Durante el gobierno de las fatras la ciudad y el departamento vivieron una defenestración administrativa. Vimos nacer y consolidarse una burocracia samaria que se repartía lo público a pedazos; una burocracia ambiciosa distribuyéndose los más variados e importantes cargos públicos. La flor y nata, la seudo-aristocracía construyó una injuriosa barrera social que profundizó la pobreza existente. Pero, estratégicamente se equivocaron en el movimiento de sus fichas, en el relevo del poder, escogiendo hombres seductores cuyo principal talento era la mentira sin ser descubiertos. Éstas en vez de dar oportunidades al hijo del pescador, al del vendedor ambulante, al de la profesora, impulsar la movilidad social del resto de la población, en lo que concentraron fue confraternizar entre ellas, establecer alianzas de todo tipo, imponer un liderazgo patrimonial – burocrático, que consistió, en el gobierno de la administración pública como parte de su patrimonio y reservando los puestos para sus integrantes. El poder, la administración nunca fue compartida con el pueblo, éste en cambio era percibido como enjambres de obreros, de zarrapastrosos, de negros, de indios, de ingenuos, de gente sucia y miserable que debía seguir habitando las fronteras marginales de la ciudad y los pueblos.  Entonces, con esta desarmonización de territorio local y regional lo que tuvimos fue un hueco negro, sin ilusiones, sin esperanzas y, ninguna de las fatras intentó sacarnos del foso o al menos tirarnos un salvavidas. En resumen, en su tiempo fueron un fracaso, defensores de una causa nociva para el colectivo.

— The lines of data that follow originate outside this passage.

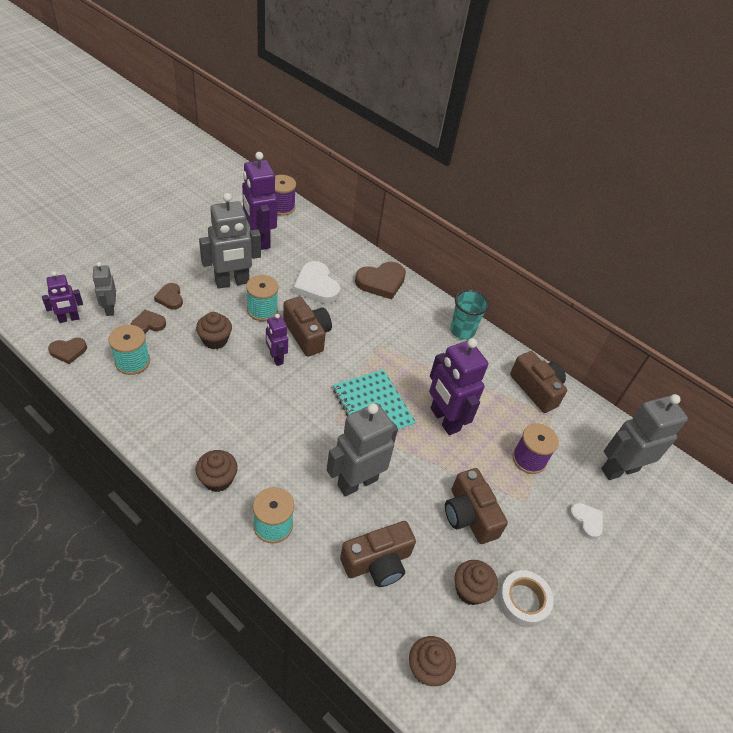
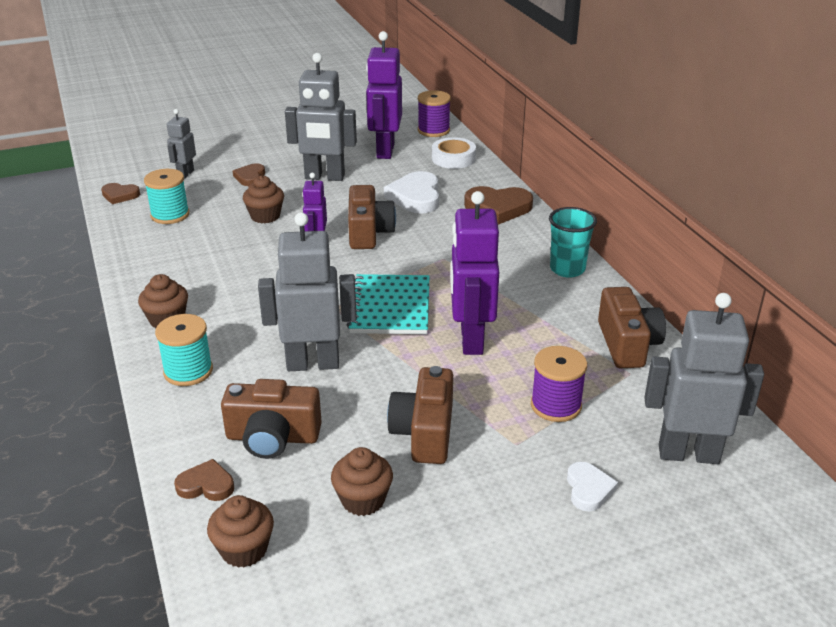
camera: 35 degrees right, 15 degrees down
(69, 319) = (142, 173): purple robot -> none
(148, 324) = (211, 191): brown heart -> brown heart (206, 485)
(262, 310) = (337, 204): turquoise spool -> none
(523, 601) = (424, 535): white tape -> white tape (453, 158)

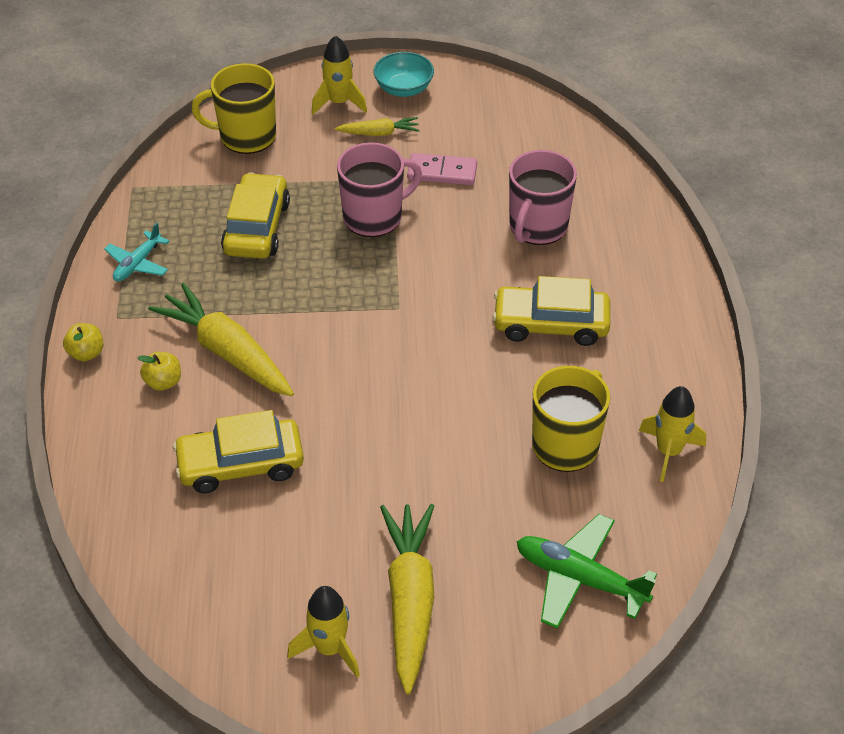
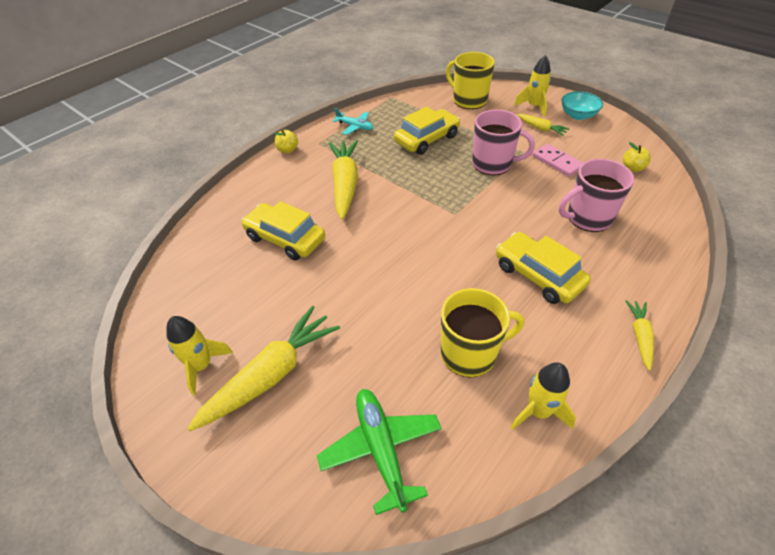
camera: 45 degrees right, 0 degrees up
(137, 264) = (355, 127): turquoise plane -> turquoise plane turned 135 degrees counterclockwise
(163, 382) = (301, 180): yellow apple -> yellow apple (632, 168)
(687, 326) = (640, 336): none -> yellow carrot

Entre tanto, por si fuese poco, en la psiquis de las fatras residía una idea hostil e intransigente, aceptada por sus integrantes como ley universal, como sí se tratase de un código sagrado, un mantra, de que ellas poseen un privilegio excepcional que los ubicaba jerárquicamente por encima del resto de las personas en la estructura social. Así pues, la administración de lo público era percibido como parte de su propiedad, una finca, una empresa más de su peculio y, en consecuencia, el arte de gobernar fue entendida al igual que una extensión de sus dominios, incapaces de diferenciar su patrimonio personal del patrimonio colectivo; característica evidente del estado patrimonial, ruin y pervertido que asfixia al desvalido, al proletario. En todo caso, para poder entender este comportamiento disruptivo hay que buscar las claves en el contexto histórico de sus prácticas administrativas, el nepotismo y el sostenimiento de grandes clientelas, masas de votantes, mantenidos a través de la transacción de favores políticos y administrativos entre ellas y una parte del pueblo.

En todo caso, sería irresponsable presuponer que las fatras son viles por el simple suceso de existir, ni tampoco la raíz de todos los males de estas tierras,  de seguro cuentan con personas nobles, integras, bondadosas y comprometidas con el bien colectivo, pero su proceder dejó sembrado en el alma de la gente la semilla de la desconfianza y el desagrado por todas las actuaciones públicas, o persona que descienda de ellas; de manera que este pueblo está necesitando, hoy más que nunca, de igualdad y justicia social, de la restauración de su dignidad. En fin, las fatras son un colectivo que le tuvieron miedo a su corazón y se dejaron llevar por el ímpetu de su ambición.  En este contexto, de hechos notorios, las fatras adeudan a Santa Marta y el Magdalena un mea culpa, una solicitud de perdón, redimirse con el pueblo que se siente traicionado y expoliados por ellas.

Un pueblo adolorido que bajo su hegemonía no adquirió bienestar integral, ni desarrolló sus derechos sociales. Nos deben esa explicación por lo menos, por su inmoralidad, sus actos antiéticos, su codicia sin escrúpulos. Sólo así podremos repararnos como sociedad, unirnos todos alrededor de causas justas, sin pasiones, sin rencores entre nosotros entendiendo que los principios fundamentales de la paz no son los líderes, ni las familias sino el bienestar social colectivo, la integridad personal, la moralidad de la acción social y la ética política de la administración pública.